In the case of a possession order related to property, the most common application is a court order giving a landlord the authority to retake a property after evicting a tenant. Extensive laws protect landlords and tenants, and during the eviction process, they must be carefully followed. The landlord needs a court order to perform an eviction and take possession of the property, ensuring that she follows the process and does not infringe on the rights of the tenant. Tenants can attempt to fight the order if they have grounds to do so, such as proof that they have paid their rent.


Possession orders can also be issued for other kinds of property, like cars and boats. The court can review the facts of a case, determine the rightful owner, and issue an order to return the property to the owner. This gives property owners the right to retake their possessions. Without a court order, they may be violating the law if they attempt to retake property or solicit assistance from law enforcement officers who normally help with the enforcement of possession orders.
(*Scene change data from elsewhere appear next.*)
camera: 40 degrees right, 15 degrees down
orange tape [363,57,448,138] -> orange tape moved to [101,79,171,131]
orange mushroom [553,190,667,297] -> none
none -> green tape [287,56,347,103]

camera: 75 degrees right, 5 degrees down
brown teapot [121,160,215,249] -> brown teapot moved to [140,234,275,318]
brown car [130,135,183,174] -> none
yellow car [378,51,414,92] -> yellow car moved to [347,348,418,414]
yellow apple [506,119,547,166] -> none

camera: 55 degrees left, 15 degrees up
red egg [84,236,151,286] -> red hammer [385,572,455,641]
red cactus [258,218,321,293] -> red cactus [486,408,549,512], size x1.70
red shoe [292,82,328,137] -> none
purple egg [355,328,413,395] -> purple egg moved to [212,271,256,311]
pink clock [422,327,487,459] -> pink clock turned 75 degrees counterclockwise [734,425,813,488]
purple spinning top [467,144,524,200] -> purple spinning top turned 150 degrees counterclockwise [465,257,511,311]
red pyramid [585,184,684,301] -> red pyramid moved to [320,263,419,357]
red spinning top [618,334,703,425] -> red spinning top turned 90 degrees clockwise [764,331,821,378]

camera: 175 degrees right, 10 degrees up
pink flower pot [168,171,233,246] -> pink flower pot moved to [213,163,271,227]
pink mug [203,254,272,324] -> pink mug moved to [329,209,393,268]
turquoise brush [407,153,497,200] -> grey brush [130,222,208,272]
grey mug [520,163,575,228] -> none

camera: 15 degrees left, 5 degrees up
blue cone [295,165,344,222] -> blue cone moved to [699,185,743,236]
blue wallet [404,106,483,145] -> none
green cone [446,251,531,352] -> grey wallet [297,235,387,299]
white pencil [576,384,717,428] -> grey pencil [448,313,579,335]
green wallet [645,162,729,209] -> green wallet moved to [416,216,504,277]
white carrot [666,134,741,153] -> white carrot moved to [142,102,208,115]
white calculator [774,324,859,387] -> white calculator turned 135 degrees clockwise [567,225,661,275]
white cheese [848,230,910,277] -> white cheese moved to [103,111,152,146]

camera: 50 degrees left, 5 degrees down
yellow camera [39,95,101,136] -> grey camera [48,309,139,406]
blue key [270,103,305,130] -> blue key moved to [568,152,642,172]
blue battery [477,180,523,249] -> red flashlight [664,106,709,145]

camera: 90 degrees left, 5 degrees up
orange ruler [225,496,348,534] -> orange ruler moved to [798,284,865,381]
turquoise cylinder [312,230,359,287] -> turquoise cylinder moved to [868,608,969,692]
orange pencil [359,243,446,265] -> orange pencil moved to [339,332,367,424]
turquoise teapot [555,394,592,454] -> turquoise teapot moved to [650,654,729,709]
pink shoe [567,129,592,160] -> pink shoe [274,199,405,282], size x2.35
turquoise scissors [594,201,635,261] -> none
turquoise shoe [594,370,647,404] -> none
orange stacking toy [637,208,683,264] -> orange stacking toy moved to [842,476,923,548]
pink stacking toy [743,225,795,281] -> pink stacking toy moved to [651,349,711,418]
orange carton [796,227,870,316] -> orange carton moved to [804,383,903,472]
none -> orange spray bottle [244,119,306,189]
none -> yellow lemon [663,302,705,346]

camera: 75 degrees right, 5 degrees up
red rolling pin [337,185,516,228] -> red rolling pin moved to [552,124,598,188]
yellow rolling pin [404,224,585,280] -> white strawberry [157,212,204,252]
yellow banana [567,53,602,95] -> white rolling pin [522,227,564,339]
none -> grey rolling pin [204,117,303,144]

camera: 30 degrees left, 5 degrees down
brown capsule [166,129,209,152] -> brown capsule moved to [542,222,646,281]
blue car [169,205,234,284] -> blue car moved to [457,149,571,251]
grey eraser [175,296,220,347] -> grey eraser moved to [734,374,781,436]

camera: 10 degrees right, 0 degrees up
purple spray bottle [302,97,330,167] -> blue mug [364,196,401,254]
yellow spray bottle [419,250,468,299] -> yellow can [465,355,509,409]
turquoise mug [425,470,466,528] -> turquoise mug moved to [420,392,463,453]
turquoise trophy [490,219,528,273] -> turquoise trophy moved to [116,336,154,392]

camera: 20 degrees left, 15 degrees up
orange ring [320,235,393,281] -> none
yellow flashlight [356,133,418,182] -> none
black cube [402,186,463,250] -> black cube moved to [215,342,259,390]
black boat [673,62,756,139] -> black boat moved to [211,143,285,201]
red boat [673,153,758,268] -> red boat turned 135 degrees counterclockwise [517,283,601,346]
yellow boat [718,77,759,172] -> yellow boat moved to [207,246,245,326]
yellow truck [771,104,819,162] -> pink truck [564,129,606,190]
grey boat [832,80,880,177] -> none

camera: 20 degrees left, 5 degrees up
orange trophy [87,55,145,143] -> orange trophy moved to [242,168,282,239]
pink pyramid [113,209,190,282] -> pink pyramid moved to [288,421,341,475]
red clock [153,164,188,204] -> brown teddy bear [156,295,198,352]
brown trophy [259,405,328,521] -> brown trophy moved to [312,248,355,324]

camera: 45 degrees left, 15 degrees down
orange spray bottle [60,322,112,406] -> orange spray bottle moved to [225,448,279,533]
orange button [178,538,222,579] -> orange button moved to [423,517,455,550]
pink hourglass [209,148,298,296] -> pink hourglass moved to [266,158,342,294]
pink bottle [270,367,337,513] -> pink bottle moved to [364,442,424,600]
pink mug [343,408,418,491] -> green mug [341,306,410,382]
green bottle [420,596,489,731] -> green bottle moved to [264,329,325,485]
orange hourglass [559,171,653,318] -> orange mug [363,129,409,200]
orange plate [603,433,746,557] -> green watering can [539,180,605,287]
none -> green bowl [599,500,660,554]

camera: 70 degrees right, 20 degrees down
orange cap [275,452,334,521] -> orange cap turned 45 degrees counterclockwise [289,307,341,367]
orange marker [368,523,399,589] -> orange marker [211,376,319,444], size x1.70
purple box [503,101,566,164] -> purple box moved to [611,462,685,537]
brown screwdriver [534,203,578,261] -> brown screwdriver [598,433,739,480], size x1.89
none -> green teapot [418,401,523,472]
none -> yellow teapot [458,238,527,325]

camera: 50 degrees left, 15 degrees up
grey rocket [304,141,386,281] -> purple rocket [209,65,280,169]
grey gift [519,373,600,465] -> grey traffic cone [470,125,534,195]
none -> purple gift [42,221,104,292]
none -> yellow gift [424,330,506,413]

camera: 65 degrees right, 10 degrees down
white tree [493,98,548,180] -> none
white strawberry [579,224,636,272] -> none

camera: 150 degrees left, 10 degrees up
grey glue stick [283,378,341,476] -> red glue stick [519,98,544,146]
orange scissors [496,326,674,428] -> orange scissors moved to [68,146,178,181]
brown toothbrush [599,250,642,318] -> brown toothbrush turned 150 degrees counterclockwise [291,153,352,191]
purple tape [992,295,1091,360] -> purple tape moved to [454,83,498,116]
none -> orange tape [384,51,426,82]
In some regions, this term refers to a child custody agreement. Courts generally agree that as long as both parents in a divorce or separation have an interest in the health and welfare of the child, they should have an opportunity to see him. The possession order sets out terms to make sure that each parent has time with the child; it may stipulate that the child spend half the week at one house and half at the other, or breaks with a remote parent while living with the other parent to go to school. Violations of the possession order can be grounds for revoking it. Parents may also contest the right to custody on the grounds of concerns about neglect, abuse, or dangerous situations.